Queen Mary University of London, United Kingdom
Objectives: To explore current teaching methods and to assess the attitudes of dental students towards HIV.
Method: The teaching involved didactic teaching about HIV to increase knowledge and confidence in diagnosis and management of oral manifestations; to discuss and practice infection control procedures; to consider the issues faced by people living with HIV; to improve confidence in communicating with patients about this subject and to address the dental students' fears and anxieties about HIV. A short cross-sectional survey was also conducted to assess the attitudes of senior dental students toward HIV. Data was collected using an online self-administered questionnaire. Descriptive data analysis was conducted and used to present the data.

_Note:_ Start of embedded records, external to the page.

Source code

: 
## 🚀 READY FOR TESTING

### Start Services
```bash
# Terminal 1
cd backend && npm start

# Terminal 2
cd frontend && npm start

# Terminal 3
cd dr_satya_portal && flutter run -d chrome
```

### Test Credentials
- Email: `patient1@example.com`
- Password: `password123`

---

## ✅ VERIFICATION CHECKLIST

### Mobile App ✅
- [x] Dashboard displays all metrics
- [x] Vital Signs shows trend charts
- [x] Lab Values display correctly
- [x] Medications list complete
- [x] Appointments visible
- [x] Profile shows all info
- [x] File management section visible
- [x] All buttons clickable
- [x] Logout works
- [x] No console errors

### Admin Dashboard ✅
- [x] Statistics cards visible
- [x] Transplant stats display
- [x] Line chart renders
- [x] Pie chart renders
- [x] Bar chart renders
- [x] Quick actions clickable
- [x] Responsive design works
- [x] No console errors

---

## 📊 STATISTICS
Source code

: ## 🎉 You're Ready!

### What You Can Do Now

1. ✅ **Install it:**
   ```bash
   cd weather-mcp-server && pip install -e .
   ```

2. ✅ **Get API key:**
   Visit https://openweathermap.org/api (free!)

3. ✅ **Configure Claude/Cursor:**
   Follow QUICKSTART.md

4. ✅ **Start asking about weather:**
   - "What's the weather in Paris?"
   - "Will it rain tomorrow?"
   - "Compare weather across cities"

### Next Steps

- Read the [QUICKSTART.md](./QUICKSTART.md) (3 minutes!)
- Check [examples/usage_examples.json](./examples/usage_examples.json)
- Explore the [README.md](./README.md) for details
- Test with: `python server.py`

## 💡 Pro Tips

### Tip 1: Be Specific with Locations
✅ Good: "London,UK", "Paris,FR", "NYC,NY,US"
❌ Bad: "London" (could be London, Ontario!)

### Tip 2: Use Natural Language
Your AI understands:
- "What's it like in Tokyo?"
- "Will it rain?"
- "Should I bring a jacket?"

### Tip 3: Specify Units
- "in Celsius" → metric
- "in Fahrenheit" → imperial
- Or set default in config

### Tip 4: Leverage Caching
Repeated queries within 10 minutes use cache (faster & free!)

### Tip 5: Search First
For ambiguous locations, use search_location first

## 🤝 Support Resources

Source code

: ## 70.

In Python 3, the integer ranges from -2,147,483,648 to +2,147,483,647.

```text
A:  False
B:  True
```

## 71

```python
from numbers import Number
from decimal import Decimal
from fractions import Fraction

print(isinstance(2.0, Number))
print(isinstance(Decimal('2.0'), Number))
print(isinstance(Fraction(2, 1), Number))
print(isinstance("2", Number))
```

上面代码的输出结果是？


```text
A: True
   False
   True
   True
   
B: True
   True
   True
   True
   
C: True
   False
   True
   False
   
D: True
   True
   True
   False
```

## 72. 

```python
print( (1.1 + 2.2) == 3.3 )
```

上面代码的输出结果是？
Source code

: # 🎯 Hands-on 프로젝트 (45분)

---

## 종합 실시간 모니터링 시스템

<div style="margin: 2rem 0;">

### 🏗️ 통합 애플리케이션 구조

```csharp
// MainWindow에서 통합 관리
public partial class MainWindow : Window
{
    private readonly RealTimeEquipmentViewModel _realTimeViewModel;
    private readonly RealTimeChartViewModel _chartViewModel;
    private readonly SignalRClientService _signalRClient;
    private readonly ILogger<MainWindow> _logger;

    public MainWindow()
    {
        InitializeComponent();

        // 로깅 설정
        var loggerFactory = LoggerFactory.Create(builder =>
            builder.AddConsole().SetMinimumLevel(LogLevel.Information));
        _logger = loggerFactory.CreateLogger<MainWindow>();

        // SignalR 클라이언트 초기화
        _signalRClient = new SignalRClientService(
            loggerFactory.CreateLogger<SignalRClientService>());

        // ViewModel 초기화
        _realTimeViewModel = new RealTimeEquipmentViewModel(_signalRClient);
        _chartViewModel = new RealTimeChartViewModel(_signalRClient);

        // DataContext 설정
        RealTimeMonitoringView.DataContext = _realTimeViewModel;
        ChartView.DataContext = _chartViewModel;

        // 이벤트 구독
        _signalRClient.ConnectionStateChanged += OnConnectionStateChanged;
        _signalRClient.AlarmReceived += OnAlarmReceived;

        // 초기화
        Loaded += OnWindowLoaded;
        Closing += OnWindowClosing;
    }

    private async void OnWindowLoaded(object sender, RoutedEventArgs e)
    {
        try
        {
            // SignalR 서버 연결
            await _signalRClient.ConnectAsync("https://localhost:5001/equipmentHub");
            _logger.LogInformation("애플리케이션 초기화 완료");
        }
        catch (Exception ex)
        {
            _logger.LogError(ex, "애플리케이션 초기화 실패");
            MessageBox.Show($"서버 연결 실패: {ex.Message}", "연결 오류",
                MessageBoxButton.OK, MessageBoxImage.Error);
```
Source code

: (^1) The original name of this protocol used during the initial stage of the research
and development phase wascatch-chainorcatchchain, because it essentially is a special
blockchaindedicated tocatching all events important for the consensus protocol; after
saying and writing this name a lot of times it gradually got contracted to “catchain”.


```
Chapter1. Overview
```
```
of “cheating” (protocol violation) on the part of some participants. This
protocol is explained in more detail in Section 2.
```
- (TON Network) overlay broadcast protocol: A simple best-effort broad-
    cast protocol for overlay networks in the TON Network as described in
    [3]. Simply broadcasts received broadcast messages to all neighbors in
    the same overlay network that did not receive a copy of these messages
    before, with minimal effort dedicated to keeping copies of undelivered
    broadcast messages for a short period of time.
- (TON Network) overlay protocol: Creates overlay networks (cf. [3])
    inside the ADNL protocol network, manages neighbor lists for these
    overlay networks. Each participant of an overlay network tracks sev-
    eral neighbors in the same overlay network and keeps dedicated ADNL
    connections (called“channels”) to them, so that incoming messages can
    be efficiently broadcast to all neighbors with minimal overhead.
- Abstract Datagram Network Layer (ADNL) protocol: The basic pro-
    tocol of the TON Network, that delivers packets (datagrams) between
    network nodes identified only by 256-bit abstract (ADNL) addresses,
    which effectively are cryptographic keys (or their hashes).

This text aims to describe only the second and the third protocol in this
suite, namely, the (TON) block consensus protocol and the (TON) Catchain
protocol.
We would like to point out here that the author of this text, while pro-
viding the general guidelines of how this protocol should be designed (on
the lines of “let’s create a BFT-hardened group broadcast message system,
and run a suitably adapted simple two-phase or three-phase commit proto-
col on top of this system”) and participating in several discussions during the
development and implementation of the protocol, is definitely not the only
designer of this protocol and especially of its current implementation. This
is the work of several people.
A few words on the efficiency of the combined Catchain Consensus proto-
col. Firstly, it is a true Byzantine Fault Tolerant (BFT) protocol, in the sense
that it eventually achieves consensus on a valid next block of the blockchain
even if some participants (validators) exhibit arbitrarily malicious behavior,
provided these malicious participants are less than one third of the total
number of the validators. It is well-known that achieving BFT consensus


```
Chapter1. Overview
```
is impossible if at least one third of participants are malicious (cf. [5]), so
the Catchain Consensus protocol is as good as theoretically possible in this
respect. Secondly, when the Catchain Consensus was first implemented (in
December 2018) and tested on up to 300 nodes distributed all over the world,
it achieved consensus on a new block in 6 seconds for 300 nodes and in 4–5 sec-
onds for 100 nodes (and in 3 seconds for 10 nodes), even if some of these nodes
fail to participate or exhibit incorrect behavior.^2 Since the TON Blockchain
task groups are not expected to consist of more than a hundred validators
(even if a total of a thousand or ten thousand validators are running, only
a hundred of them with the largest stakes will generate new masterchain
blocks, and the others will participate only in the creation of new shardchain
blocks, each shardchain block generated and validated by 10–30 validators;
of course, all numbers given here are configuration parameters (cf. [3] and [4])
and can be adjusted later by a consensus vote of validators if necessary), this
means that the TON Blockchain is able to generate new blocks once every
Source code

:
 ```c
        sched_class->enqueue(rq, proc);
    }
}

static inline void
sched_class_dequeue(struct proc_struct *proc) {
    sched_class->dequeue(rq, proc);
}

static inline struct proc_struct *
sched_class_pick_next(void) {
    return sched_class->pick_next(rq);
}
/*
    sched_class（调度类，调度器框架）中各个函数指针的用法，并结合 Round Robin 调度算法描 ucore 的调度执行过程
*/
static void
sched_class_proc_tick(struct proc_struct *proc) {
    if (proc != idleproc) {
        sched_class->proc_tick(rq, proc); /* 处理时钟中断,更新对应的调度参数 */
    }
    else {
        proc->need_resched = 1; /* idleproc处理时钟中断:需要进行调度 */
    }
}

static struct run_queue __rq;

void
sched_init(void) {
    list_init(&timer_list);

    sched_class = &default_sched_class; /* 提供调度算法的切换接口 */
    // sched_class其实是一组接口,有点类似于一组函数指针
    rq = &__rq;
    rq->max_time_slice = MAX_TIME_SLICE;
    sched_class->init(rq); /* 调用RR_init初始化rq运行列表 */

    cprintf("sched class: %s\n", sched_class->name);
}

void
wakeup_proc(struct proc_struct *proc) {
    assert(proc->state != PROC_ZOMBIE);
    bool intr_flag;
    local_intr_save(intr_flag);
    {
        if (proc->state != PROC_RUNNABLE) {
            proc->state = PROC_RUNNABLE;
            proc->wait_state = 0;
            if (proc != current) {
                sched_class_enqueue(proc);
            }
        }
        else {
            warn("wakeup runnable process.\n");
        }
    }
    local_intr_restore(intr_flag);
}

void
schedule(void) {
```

Results: The teaching model for HIV used different learning approaches involving didactic, reflective and participatory methods to address the knowledge, attitudinal and skills objectives. Students were taught the guidelines for good infection control, diagnosis and management of general and oral lesions Experiential problem-based work using role- play with actors, feedback and discussion was a key teaching tool. Students try out a variety of situations including raising the possibility of HIV infection, taking a relevant history, giving a diagnosis of Kaposi's sarcoma. Preliminary results show dental students perceive the course to be valuable and there was a general improvement in confidence in their knowledge and ability to communicate with HIV-positive patients
Conclusions: This evaluation suggests the course format and content are appropriate to provide education and training for dental students and supports the value of teaching HIV to undergraduate students.